**抜粋**
2023年6月、Oさん(67歳・元公務員)は、マクログロブリン血症と診断された。症状がほとんどない中での診断、治療に至るまでの選択、そして病気と向き合う日々。診断から治療開始までの葛藤や決断、そして現在の思いについて語っていただいた。病気を抱えながらも前向きに生きるOさんの姿勢は、多くの患者にとって参考となるだろう。


診断に至るまでの経緯

聞き手
最初に異変を感じたのはいつ頃ですか?
Oさん
もともと貧血を指摘されており、人間ドックでも赤血球の数が減っていると言われていました。ただ、自覚症状はなく、特に不安を感じることもありませんでした。
2023年5月、近所の病院で検査を受けた際、「原因がわからないので、専門医の診察を受けてください」と勧められました。そこで総合病院の血液内科を受診しました。最初は「貧血の原因がわかるなら」と軽い気持ちでしたが、血液検査を繰り返すうちに不安が募りました。
聞き手
すぐに診断がついたのでしょうか?
Oさん
いいえ。最初の検査では「悪性リンパ腫か多発性骨髄腫の疑い」と言われ、骨髄穿刺を受けるよう勧められました。
骨髄穿刺と聞いてすぐに「痛そうだな」と思いました。実際、腰の骨に針を刺して細胞を採取する検査は、鈍い重みを伴い、想像以上の衝撃でした。
聞き手
初めて病名を聞いた時、どう感じましたか?
Oさん
「マクログロブリン血症」と聞いても、最初はピンときませんでした。先生に「どんな病気ですか?」と尋ねると、「血液のがんの一種です」と説明されました。その瞬間、「血液のがん? じゃあ治るのか?」と矢継ぎ早に質問しましたが、「完治はしません」と言われ、大きなショックを受けました。
整理がつかず、インターネットで病気のことを調べました。図書館で血液がんの本も読みましたが、この病気が血液がんのなかでもレアなものでなかなか情報がなく、戸惑いました。調べていくうちに、血液がんの専門医が解説しているYouTube動画を見つけ、その他にも、血液学会のウェブサイトに標準療法の情報がPDFで上がっていたりして、それがとても参考になりました。

**課題**
抜粋によると、Oさんがマクログロブリン血症と診断されたのは何年何月か。

**データ抜粋**
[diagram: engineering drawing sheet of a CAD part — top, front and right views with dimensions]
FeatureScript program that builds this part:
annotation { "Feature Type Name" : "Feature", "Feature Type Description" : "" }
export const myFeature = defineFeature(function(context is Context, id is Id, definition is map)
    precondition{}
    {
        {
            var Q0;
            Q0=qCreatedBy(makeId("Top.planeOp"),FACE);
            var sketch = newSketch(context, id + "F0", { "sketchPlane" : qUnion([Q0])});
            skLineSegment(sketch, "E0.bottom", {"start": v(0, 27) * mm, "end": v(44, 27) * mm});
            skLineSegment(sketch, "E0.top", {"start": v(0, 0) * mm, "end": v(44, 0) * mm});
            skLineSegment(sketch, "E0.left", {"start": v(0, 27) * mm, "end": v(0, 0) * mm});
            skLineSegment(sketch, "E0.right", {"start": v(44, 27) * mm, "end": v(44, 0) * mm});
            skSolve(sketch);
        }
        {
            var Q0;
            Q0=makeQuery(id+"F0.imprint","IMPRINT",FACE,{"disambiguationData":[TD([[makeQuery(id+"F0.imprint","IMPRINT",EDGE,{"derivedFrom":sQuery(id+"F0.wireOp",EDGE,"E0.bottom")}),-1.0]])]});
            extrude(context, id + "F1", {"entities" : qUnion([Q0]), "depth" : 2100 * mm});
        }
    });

**解答**
2023年6月である。